The Eiffel Tower quarter

    Standing sentinel over a great bend in the Seine as it flows southwest out of Paris is the monumental flagpole that is the Eiffel Tower. It surveys the most relentlessly splendid of all Paris's districts, embracing the palatial heights of the Trocadéro, on the Right Bank, and the wealthy, western swathe of the 7e(septième)arrondissement, on the Left. These are street vistas planned for sheer magnificence; as you look out across the river from the terrace of the Palais de Chaillot to the Eiffel Tower and the huge Ecole Militaire, or let your gaze run from the ornate Pont AlexandreIII past the parliament building to the vast Hôtel des Invalides, you are experiencing city design on a truly monumental scale.

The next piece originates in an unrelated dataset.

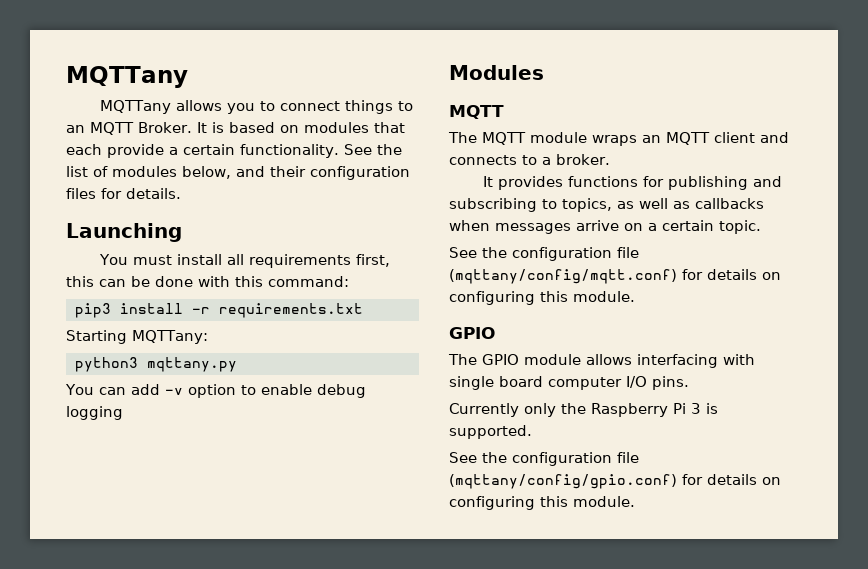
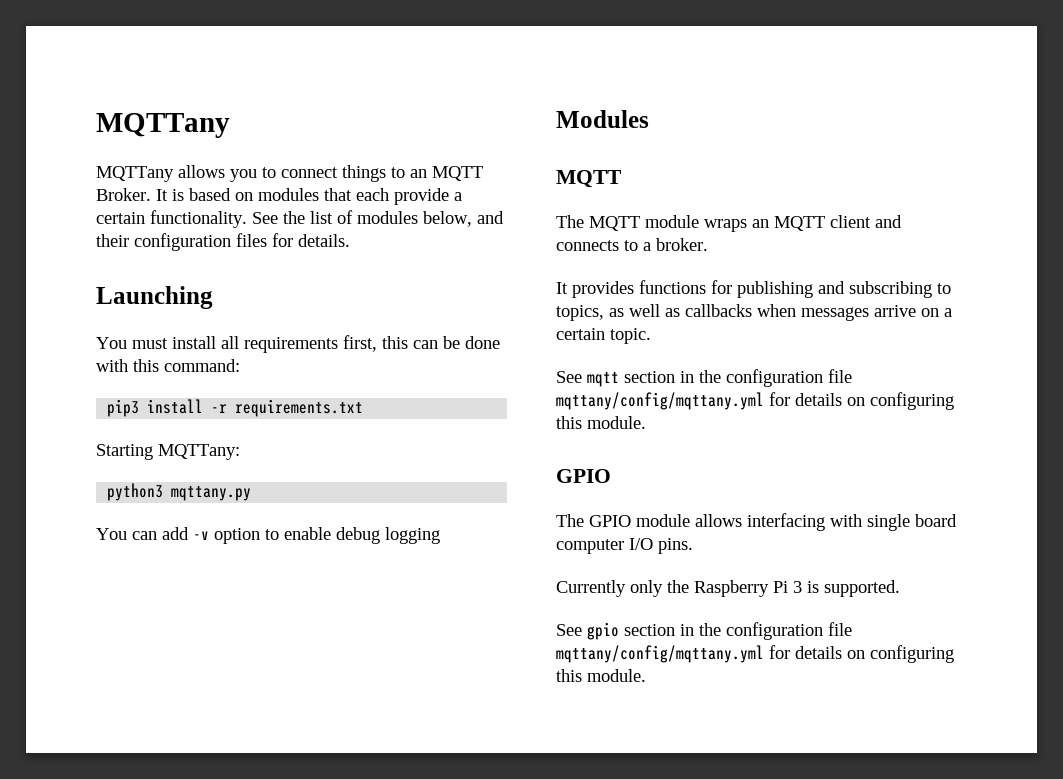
[482,247,639,261] [449,269,677,284] the configuration file (mqttany/config/mqtt.conf) -> [587,369,852,387] [556,392,764,410] mqtt section in the configuration file mqttany/config/mqttany.yml
[482,452,639,466] [449,474,677,489] the configuration file (mqttany/config/gpio.conf) -> [587,622,852,640] [556,645,764,663] gpio section in the configuration file mqttany/config/mqttany.yml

    Sparsely populated by diplomats, ministers and members of the old and new aristocracies, the area is nevertheless home to some compelling museums. Newest on the block in the Septième is the museum of "primitive" (or non-Western) art at Quai Branly, built at extravagant expense at the foot of the Eiffel Tower. At the other end of the scale, though close at hand, the city's museum of the sewer system is indeed found down in the sewers. A little further east, the huge military complex of Les Invalides is home to a gigantic war museum, while nearby the sculptor Rodin has a beautiful private house entirely devoted to his works. Across the river, in the Trocadéro quarter of the 16e arrondissement, the Musée Guimet displays a sumptuous collection of Asian Buddhist art, while the landmark Neoclassical Palais de Tokyo, Palais de Chaillot and Galliera, on the elevated north bank of the Seine, house museums devoted to modern and contemporary art, maritime life, fashion and architecture.